**WHAT TO PRODUCE**
Copy out the text read from each of the rows below word for word, leaving out the pictures.
Start of Block
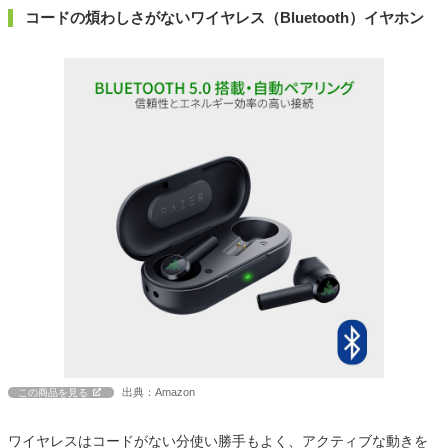
コードの煩わしさがないワイヤレス（Bluetooth）イヤホン
出典：Amazon
この商品を見る
ワイヤレスはコードがない分使い勝手もよく、アクティブな動きを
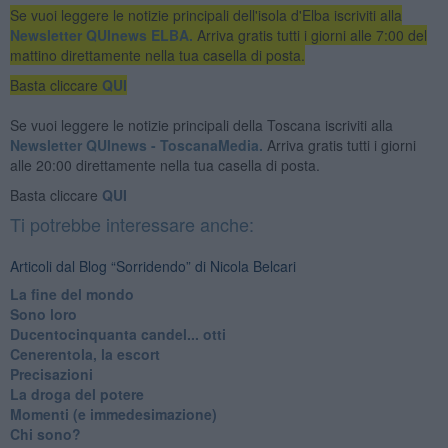
Se vuoi leggere le notizie principali dell'isola d'Elba iscriviti alla
Newsletter QUInews ELBA.
Arriva gratis tutti i giorni alle 7:00 del
mattino direttamente nella tua casella di posta.
Basta cliccare
QUI
Se vuoi leggere le notizie principali della Toscana iscriviti alla
Newsletter QUInews - ToscanaMedia.
Arriva gratis tutti i giorni
alle 20:00 direttamente nella tua casella di posta.
Basta cliccare
QUI
Ti potrebbe interessare anche:
Articoli dal Blog “Sorridendo” di Nicola Belcari
La fine del mondo
Sono loro
Ducentocinquanta candel... otti
Cenerentola, la escort
Precisazioni
La droga del potere
Momenti (e immedesimazione)
Chi sono?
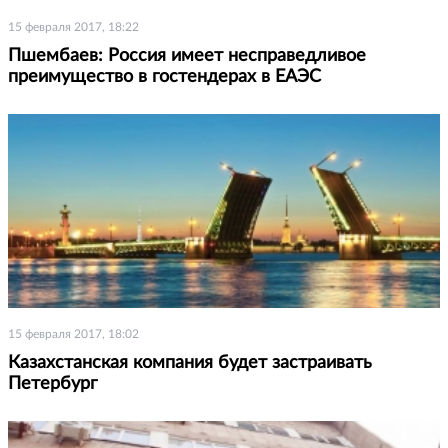
15 февраля 2017, 18:22
Пшембаев: Россия имеет несправедливое
преимущество в гостендерах в ЕАЭС
15 февраля 2017, 18:02
Казахстанская компания будет застраивать
Петербург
End of Block
**SOLUTION TO THE PROBLEM**
コードの煩わしさがないワイヤレス（Bluetooth）イヤホン
出典：Amazon
この商品を見る
ワイヤレスはコードがない分使い勝手もよく、アクティブな動きを
Se vuoi leggere le notizie principali dell'isola d'Elba iscriviti alla
Newsletter QUInews ELBA.
Arriva gratis tutti i giorni alle 7:00 del
mattino direttamente nella tua casella di posta.
Basta cliccare
QUI
Se vuoi leggere le notizie principali della Toscana iscriviti alla
Newsletter QUInews - ToscanaMedia.
Arriva gratis tutti i giorni
alle 20:00 direttamente nella tua casella di posta.
Basta cliccare
QUI
Ti potrebbe interessare anche:
Articoli dal Blog “Sorridendo” di Nicola Belcari
La fine del mondo
Sono loro
Ducentocinquanta candel... otti
Cenerentola, la escort
Precisazioni
La droga del potere
Momenti (e immedesimazione)
Chi sono?
15 февраля 2017, 18:22
Пшембаев: Россия имеет несправедливое
преимущество в гостендерах в ЕАЭС
15 февраля 2017, 18:02
Казахстанская компания будет застраивать
Петербург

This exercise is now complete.